__TEXT TO READ__:

The protocol is composed of the two main mechanisms of "route discovery" and "route maintenance", which work together to allow nodes to discover and maintain routes to arbitrary destinations in the ad hoc network. Route discovery is used whenever a source node desires a route to a destination node. First, the source node looks up its route cache to determine if it already contains a route to the destination. If the source finds a valid route to the destination, it uses this route to send its data packets. If the node does not have a valid route to the destination, it initiates the route discovery process by broadcasting a route request message. The route request message contains the address of the source and the destination, and a unique identification number. Route maintenance is used to handle route breaks. When a node encounters a fatal transmission problem at its data link layer, it removes the route from its route cache and generates a route error message. The route error message is sent to each node that has sent a packet routed over the broken link. When a node receives a route error message, it removes the hop in error from its route cache. Fig 5 depicts the creation of route and transmission of data using DSR protocol.


A Discrete Event Simulator is used to create events in timely manner. NS2( Network Simulator) is used to create Adhoc network environment for the execution and working of the various routing protocols. The simulation is repeated with varying the routing protocols i.e AODV, AOMDV, DSDV and DSR. The performance of the protocols is observed with respect to the PDF( Packet Delivery Fraction), Throughput, End to End Delay and Energy. Fig 6 depicts the network setup with “0” being Source and “1” being Destination, the intermediate nodes are provided with mobility to implement a Mobile Ad Hoc Network.
The simulation results obtained are as shown in Table 3.

__MATERIAL SHOWN__:
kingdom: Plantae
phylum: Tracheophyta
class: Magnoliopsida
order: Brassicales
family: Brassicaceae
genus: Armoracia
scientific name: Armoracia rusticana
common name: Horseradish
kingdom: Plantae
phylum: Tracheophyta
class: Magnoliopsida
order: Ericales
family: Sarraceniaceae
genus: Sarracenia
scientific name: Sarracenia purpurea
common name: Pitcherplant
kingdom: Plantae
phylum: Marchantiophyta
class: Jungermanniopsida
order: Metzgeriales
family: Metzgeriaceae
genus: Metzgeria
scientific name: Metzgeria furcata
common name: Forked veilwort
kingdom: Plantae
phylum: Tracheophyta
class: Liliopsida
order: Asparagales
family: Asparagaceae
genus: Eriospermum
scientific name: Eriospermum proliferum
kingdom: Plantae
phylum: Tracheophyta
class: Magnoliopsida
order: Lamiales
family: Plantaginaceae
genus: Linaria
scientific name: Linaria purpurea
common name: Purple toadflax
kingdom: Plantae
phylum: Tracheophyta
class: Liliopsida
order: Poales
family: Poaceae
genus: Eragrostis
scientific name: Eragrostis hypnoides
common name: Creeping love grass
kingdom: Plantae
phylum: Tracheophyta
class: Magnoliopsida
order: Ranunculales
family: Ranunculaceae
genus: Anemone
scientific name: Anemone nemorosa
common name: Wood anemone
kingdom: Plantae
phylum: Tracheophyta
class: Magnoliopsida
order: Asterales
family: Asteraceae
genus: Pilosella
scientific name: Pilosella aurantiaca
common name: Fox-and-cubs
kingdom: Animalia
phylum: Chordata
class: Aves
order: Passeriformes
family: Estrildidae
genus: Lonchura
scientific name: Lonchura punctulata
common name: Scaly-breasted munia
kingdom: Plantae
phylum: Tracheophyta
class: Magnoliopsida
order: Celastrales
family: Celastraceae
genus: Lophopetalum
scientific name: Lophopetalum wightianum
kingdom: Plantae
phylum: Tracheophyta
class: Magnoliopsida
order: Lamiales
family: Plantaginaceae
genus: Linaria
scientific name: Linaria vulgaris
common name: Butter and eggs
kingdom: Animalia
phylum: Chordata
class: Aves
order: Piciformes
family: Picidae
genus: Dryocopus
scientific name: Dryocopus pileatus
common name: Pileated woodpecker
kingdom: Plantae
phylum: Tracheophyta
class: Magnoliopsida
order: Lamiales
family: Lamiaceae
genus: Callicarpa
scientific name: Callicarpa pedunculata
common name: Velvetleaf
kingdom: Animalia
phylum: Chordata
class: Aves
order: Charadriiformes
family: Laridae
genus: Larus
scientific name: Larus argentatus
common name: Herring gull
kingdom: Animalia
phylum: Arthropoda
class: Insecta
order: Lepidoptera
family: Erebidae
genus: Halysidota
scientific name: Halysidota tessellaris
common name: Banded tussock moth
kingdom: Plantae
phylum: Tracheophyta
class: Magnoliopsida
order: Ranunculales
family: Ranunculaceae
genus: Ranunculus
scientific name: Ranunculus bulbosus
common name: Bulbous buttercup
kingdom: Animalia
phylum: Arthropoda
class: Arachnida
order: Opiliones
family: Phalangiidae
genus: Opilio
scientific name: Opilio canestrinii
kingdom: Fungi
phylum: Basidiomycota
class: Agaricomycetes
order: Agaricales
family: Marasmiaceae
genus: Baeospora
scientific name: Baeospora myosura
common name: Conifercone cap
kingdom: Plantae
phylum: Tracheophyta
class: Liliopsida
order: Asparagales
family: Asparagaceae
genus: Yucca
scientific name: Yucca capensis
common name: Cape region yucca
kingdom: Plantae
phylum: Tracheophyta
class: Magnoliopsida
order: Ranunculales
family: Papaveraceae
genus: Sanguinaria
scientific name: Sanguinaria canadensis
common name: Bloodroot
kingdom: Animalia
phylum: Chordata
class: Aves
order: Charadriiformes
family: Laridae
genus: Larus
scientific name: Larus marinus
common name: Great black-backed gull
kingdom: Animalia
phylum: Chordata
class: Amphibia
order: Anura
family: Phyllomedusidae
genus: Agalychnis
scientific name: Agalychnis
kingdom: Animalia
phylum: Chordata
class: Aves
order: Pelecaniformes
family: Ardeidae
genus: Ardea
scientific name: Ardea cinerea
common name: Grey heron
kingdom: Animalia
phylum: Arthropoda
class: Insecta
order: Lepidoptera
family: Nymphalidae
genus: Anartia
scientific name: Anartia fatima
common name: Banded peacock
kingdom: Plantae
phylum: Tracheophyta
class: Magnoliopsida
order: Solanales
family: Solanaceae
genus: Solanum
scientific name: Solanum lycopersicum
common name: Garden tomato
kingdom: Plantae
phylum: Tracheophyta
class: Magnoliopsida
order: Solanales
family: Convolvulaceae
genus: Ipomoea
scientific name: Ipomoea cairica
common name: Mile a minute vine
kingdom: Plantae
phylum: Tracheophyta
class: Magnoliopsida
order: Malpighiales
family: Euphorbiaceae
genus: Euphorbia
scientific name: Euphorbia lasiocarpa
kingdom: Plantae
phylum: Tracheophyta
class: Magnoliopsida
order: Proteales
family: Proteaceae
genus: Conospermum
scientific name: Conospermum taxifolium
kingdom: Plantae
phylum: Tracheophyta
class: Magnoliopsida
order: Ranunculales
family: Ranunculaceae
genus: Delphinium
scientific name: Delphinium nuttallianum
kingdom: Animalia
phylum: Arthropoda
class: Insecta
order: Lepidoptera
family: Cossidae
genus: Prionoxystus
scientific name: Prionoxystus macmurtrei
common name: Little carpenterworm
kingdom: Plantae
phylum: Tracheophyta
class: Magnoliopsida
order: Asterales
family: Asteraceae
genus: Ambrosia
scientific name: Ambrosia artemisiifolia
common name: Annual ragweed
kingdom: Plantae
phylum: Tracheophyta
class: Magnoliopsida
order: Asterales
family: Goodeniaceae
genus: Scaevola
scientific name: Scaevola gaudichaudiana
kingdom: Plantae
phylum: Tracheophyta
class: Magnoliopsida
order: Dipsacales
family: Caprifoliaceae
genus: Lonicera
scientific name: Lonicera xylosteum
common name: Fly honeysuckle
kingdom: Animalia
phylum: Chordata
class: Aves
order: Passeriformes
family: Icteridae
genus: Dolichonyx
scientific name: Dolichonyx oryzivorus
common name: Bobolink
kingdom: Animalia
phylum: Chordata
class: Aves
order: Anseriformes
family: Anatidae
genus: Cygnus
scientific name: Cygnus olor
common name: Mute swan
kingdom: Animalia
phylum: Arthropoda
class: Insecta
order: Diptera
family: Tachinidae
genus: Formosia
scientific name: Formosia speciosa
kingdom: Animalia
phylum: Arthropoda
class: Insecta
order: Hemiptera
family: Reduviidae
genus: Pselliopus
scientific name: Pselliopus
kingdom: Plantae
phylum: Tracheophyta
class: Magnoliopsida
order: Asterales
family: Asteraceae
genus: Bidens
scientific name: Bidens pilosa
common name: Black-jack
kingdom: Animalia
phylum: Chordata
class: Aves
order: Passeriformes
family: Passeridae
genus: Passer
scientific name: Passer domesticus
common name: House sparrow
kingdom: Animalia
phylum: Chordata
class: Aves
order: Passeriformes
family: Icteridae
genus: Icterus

__EXERCISE BRIEF__:
Turn the paragraph of the routing protocol text that begins "A Discrete Event Simulator" into a short bulleted list of its main facts. Use only the routing protocol text, not the data, as your source.

__TASK RESULT__:
- A discrete event simulator creates events in a timely manner.
- NS2 (Network Simulator) sets up the ad hoc network environment where the routing protocols run.
- The simulation is repeated for four routing protocols: AODV, AOMDV, DSDV and DSR.
- Performance is measured by packet delivery fraction (PDF), throughput, end-to-end delay and energy.
- In the network setup (Fig 6), node "0" is the source and node "1" is the destination. The intermediate nodes are mobile, forming a mobile ad hoc network.